Related Posts with Thumbnails

18 de junho de 2010

A paz fundada no paradigma do cuidado com o outro

Seja com a Terra, as pessoas ou os outros povos ou países

Fatores de violência e empecilhos à paz são, entre outros, a vontade de poder de um país sobre outro, o patriarcalismo cultural que marginaliza a mulher e a exploração da natureza em vista do benefício material. O patriarcalismo enfraqueceu a dimensão do feminino que nos faz a todos mais sensíveis, rebaixou a inteligência emocional, nicho do cuidado e da experiência ética e espiritual.

Essa parcialidade, negando a dimensão da anima (o feminino), não deixou de afetar fortemente a ética. O núcleo da moralidade clássica herdada dos gregos e aperfeiçoada por Kant, Habermas e Rorty tem por base inconsciente a experiência do animus (masculino). Por isso ela se funda sobre duas pilastras básicas: na justiça que se expressa nos direitos e nos deveres dos homens (deixando invisíveis as mulheres) e na autonomia do indivíduo, na ideia de que só um ser livre pode ser um ser ético.

Ora, essa visão é parcial, pois deixa de fora dimensões fundamentais, próprias, mas não exclusivas do feminino (anima), como as relações afetivas que se dão na família, com os outros, com a natureza e com quem nos sentimos envolvidos. Sem tais relações, a sociedade perde seu rosto humano. Aqui, mais que a justiça, vigora a categoria maior que é a do cuidado. O cuidado é um paradigma que se opõe ao da dominação. É aquela relação que se preocupa e se responsabiliza pelo outro, que se envolve e se deixa envolver com a vida em suas muitas formas, que mostra solidariedade e compaixão, que cura feridas passadas e previne feridas futuras.

▬▬▬▬▬▬

### USANDO AS INFORMAÇÕES
(a) No texto sobre a paz e o cuidado, quais são as duas pilastras básicas em que se funda a moralidade clássica?
(b) Prossiga com o texto sobre a paz e o cuidado a partir do ponto em que ele termina.

▬▬▬▬▬▬

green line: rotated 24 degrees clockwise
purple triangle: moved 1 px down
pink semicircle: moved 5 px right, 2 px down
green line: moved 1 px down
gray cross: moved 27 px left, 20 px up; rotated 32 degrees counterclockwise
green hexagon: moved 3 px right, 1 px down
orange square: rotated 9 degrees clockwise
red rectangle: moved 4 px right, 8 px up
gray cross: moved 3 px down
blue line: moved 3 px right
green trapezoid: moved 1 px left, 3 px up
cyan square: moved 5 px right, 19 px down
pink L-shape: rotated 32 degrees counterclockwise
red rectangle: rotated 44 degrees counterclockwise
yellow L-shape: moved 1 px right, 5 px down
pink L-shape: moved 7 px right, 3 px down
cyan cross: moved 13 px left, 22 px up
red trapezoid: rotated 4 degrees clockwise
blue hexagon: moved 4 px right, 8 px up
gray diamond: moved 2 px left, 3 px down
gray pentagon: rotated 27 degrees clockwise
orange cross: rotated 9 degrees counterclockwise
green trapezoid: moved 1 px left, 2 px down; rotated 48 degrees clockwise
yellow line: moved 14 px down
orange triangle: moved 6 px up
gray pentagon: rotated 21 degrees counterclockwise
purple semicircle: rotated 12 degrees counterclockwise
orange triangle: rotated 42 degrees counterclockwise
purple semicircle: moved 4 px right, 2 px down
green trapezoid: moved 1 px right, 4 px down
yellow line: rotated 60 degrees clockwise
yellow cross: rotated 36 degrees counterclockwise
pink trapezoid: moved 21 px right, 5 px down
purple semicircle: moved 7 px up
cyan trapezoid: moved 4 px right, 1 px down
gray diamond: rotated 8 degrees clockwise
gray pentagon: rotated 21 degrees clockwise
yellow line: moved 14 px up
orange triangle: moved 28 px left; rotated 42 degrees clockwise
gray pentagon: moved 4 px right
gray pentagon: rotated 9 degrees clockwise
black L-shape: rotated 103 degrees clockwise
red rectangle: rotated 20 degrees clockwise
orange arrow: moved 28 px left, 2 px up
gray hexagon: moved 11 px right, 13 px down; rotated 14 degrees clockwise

▬▬▬▬▬▬

### RESPOSTAS AOS PROBLEMAS
(a) A justiça, expressa nos direitos e deveres dos homens, e a autonomia do indivíduo.

(b)
A base empírica é a experiência, tão finamente analisada pelo psicanalista inglês D. Winnicott, de que todos necessitamos de ser cuidados, acolhidos, valorizados e amados e desejamos cuidar, acolher, valorizar e amar. As portadoras privilegiadas, mas não exclusivas, dessa experiência são as mulheres.

No transfundo dessa ética do cuidado há uma antropologia mais fecunda que aquela tradicional, base da ética dominante: parte do caráter relacional do ser humano. Ele é um ser, fundamentalmente, de afeto, portador de pathos, de capacidade de sentir e de afetar e de ser afetado. Além da razão intelectual (logos) vem dotado da razão emocional, sensível e da razão espiritual. Ele é um ser-com-os-outros e para-os-outros no mundo. Ele não existe isolado em sua esplêndida autonomia, mas vive sempre dentro de redes de relações concretas e se encontra permanentemente conectado. Não precisa de um contrato social para poder viver junto. Sua natureza consiste em viver comunitariamente.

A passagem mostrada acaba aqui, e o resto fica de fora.